(The records)

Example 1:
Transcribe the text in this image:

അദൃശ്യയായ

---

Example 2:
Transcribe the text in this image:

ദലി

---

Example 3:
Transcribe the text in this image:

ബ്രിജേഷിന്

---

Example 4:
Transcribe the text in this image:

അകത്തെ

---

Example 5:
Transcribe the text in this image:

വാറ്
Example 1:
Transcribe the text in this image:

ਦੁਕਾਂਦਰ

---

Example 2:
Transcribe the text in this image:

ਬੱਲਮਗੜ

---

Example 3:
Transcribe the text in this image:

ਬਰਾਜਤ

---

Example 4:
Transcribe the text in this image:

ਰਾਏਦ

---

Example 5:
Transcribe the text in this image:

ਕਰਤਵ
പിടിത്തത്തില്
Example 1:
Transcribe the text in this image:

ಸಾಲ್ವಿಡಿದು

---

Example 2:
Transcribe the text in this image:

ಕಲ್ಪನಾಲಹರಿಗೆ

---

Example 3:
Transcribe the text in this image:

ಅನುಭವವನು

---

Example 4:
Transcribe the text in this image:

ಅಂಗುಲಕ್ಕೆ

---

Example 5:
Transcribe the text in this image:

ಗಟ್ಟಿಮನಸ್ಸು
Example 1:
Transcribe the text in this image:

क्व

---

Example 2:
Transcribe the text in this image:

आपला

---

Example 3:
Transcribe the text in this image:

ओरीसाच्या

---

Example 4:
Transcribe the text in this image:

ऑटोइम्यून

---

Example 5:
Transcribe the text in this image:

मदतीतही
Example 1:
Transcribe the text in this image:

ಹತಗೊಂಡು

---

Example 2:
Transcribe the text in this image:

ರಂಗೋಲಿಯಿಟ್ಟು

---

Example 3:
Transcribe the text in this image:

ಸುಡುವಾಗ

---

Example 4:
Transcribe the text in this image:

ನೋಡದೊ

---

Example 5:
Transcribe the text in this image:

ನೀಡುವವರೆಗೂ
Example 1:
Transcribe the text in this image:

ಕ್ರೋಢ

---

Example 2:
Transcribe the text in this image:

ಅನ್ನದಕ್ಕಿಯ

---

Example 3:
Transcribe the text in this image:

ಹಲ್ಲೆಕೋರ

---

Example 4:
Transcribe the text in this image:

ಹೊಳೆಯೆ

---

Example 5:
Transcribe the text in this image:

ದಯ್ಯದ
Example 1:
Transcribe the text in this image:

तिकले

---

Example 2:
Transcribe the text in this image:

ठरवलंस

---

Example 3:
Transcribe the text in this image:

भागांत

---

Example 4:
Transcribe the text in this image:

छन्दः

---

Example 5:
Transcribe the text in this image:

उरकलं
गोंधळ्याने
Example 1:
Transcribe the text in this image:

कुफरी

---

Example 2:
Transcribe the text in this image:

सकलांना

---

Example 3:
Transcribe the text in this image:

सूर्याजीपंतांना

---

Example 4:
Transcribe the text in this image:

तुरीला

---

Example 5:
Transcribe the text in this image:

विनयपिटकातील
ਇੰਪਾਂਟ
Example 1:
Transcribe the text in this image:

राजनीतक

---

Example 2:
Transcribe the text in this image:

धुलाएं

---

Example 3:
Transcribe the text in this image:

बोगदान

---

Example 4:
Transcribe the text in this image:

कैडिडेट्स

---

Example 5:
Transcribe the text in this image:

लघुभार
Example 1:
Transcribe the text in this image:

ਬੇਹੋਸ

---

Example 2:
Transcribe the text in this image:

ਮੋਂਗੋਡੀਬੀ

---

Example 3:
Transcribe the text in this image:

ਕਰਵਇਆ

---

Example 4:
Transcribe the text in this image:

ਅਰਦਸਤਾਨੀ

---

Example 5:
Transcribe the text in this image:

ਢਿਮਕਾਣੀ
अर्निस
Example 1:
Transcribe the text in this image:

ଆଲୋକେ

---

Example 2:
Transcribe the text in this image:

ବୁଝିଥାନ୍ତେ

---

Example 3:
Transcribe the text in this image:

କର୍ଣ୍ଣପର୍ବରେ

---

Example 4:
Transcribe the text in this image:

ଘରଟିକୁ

(End The records)

Would you give the entries back word for word?

Example 1:
Transcribe the text in this image:

അദൃശ്യയായ

---

Example 2:
Transcribe the text in this image:

ദലി

---

Example 3:
Transcribe the text in this image:

ബ്രിജേഷിന്

---

Example 4:
Transcribe the text in this image:

അകത്തെ

---

Example 5:
Transcribe the text in this image:

വാറ്
Example 1:
Transcribe the text in this image:

ਦੁਕਾਂਦਰ

---

Example 2:
Transcribe the text in this image:

ਬੱਲਮਗੜ

---

Example 3:
Transcribe the text in this image:

ਬਰਾਜਤ

---

Example 4:
Transcribe the text in this image:

ਰਾਏਦ

---

Example 5:
Transcribe the text in this image:

ਕਰਤਵ
പിടിത്തത്തില്
Example 1:
Transcribe the text in this image:

ಸಾಲ್ವಿಡಿದು

---

Example 2:
Transcribe the text in this image:

ಕಲ್ಪನಾಲಹರಿಗೆ

---

Example 3:
Transcribe the text in this image:

ಅನುಭವವನು

---

Example 4:
Transcribe the text in this image:

ಅಂಗುಲಕ್ಕೆ

---

Example 5:
Transcribe the text in this image:

ಗಟ್ಟಿಮನಸ್ಸು
Example 1:
Transcribe the text in this image:

क्व

---

Example 2:
Transcribe the text in this image:

आपला

---

Example 3:
Transcribe the text in this image:

ओरीसाच्या

---

Example 4:
Transcribe the text in this image:

ऑटोइम्यून

---

Example 5:
Transcribe the text in this image:

मदतीतही
Example 1:
Transcribe the text in this image:

ಹತಗೊಂಡು

---

Example 2:
Transcribe the text in this image:

ರಂಗೋಲಿಯಿಟ್ಟು

---

Example 3:
Transcribe the text in this image:

ಸುಡುವಾಗ

---

Example 4:
Transcribe the text in this image:

ನೋಡದೊ

---

Example 5:
Transcribe the text in this image:

ನೀಡುವವರೆಗೂ
Example 1:
Transcribe the text in this image:

ಕ್ರೋಢ

---

Example 2:
Transcribe the text in this image:

ಅನ್ನದಕ್ಕಿಯ

---

Example 3:
Transcribe the text in this image:

ಹಲ್ಲೆಕೋರ

---

Example 4:
Transcribe the text in this image:

ಹೊಳೆಯೆ

---

Example 5:
Transcribe the text in this image:

ದಯ್ಯದ
Example 1:
Transcribe the text in this image:

तिकले

---

Example 2:
Transcribe the text in this image:

ठरवलंस

---

Example 3:
Transcribe the text in this image:

भागांत

---

Example 4:
Transcribe the text in this image:

छन्दः

---

Example 5:
Transcribe the text in this image:

उरकलं
गोंधळ्याने
Example 1:
Transcribe the text in this image:

कुफरी

---

Example 2:
Transcribe the text in this image:

सकलांना

---

Example 3:
Transcribe the text in this image:

सूर्याजीपंतांना

---

Example 4:
Transcribe the text in this image:

तुरीला

---

Example 5:
Transcribe the text in this image:

विनयपिटकातील
ਇੰਪਾਂਟ
Example 1:
Transcribe the text in this image:

राजनीतक

---

Example 2:
Transcribe the text in this image:

धुलाएं

---

Example 3:
Transcribe the text in this image:

बोगदान

---

Example 4:
Transcribe the text in this image:

कैडिडेट्स

---

Example 5:
Transcribe the text in this image:

लघुभार
Example 1:
Transcribe the text in this image:

ਬੇਹੋਸ

---

Example 2:
Transcribe the text in this image:

ਮੋਂਗੋਡੀਬੀ

---

Example 3:
Transcribe the text in this image:

ਕਰਵਇਆ

---

Example 4:
Transcribe the text in this image:

ਅਰਦਸਤਾਨੀ

---

Example 5:
Transcribe the text in this image:

ਢਿਮਕਾਣੀ
अर्निस
Example 1:
Transcribe the text in this image:

ଆଲୋକେ

---

Example 2:
Transcribe the text in this image:

ବୁଝିଥାନ୍ତେ

---

Example 3:
Transcribe the text in this image:

କର୍ଣ୍ଣପର୍ବରେ

---

Example 4:
Transcribe the text in this image:

ଘରଟିକୁ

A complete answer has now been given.